The Fed might be celebrating that prices are not rising as quickly as before, but it is astounding how vital consumer prices are maintaining record high levels given that oil prices have plummeted. The November CPI report still showed certain vital services surging above headline numbers:

  • Car insurance +19.2%
  • Transportation +10.1%
  • Car repairs +8.5%
  • Rent +6.9%
  • Homes +6.7%
  • Food away from home +5.3%
  • Electricity +3.4%

As a result of the consumer strain from the past two years, Americans are broke. Fidelity, the largest holder of 401(K) funds, reports that Americans have been increasingly tapping into their retirement accounts to afford living expenses. The percentage of account holders who took a “hardship withdrawal” from their 401(K)s in 2023 was 2.3%, up from 1.8% last year. The number of Americans taking loans from retirement accounts also rose from 2.4% to 2.8% during the third quarter of this year.

Biting inflation along with the drop in the stock market have depleted the savings and assets of most Americans. According to a recent Federal Reserve report, household net worth fell by $1.3 trillion from July to September.
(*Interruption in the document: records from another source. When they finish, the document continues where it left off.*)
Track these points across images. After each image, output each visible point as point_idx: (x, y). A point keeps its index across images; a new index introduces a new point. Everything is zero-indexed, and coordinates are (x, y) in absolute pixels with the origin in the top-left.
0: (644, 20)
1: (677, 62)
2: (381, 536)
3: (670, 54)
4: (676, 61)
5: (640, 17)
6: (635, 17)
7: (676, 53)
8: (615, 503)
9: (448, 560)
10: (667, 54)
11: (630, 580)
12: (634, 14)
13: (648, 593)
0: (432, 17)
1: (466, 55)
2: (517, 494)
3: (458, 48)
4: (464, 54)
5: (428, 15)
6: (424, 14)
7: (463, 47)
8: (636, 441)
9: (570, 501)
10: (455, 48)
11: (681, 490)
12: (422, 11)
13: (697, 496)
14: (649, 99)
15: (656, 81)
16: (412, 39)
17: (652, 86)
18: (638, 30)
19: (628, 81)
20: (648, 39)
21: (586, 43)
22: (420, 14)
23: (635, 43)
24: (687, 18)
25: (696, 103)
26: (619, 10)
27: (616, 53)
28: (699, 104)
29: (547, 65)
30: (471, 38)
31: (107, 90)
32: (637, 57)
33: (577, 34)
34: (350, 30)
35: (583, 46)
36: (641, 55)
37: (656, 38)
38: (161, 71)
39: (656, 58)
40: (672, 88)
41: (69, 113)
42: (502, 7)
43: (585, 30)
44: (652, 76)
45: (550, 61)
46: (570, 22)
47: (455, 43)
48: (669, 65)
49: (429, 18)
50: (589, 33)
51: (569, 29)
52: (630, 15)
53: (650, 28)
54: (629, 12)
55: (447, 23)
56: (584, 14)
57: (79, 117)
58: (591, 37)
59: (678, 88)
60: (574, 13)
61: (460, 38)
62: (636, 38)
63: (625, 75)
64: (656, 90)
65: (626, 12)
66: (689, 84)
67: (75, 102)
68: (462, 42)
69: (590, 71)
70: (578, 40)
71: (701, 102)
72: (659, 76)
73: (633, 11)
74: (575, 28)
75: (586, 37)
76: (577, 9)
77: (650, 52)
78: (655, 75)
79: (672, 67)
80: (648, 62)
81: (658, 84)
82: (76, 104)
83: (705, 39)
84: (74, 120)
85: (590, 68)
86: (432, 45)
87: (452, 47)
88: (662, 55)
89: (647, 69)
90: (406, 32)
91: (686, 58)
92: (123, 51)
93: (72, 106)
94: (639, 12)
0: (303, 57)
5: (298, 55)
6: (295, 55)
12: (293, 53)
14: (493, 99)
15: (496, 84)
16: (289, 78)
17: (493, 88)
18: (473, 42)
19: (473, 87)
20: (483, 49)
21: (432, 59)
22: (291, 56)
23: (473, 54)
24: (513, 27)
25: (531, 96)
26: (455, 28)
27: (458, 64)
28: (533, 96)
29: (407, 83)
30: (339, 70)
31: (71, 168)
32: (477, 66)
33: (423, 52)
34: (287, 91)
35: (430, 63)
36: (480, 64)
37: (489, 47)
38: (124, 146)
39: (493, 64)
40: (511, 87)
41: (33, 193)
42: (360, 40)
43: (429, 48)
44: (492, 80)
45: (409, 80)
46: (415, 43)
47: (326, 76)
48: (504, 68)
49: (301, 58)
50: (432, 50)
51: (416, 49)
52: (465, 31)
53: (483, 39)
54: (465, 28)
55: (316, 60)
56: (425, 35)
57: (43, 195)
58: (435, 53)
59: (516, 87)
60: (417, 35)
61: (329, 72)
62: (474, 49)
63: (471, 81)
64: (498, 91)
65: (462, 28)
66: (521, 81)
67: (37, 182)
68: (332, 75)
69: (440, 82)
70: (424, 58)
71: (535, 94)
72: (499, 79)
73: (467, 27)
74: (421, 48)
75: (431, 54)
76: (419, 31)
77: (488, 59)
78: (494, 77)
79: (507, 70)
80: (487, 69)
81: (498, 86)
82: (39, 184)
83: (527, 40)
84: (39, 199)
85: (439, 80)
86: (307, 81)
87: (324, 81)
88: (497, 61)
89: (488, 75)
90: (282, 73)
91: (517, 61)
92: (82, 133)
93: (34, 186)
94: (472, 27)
The only time we typically see net worth going backward is during a recession.

And this is the conundrum in which the debt crisis has placed the average American consumer. Endless debt servicing will create long-term sticky price elevation with the only escape being a severe recession. So pick your poison: inflation or recession.

This is no longer about greed and apathy toward the next generation. The continued growth of government is suicide for this generation. The deluge is upon us now.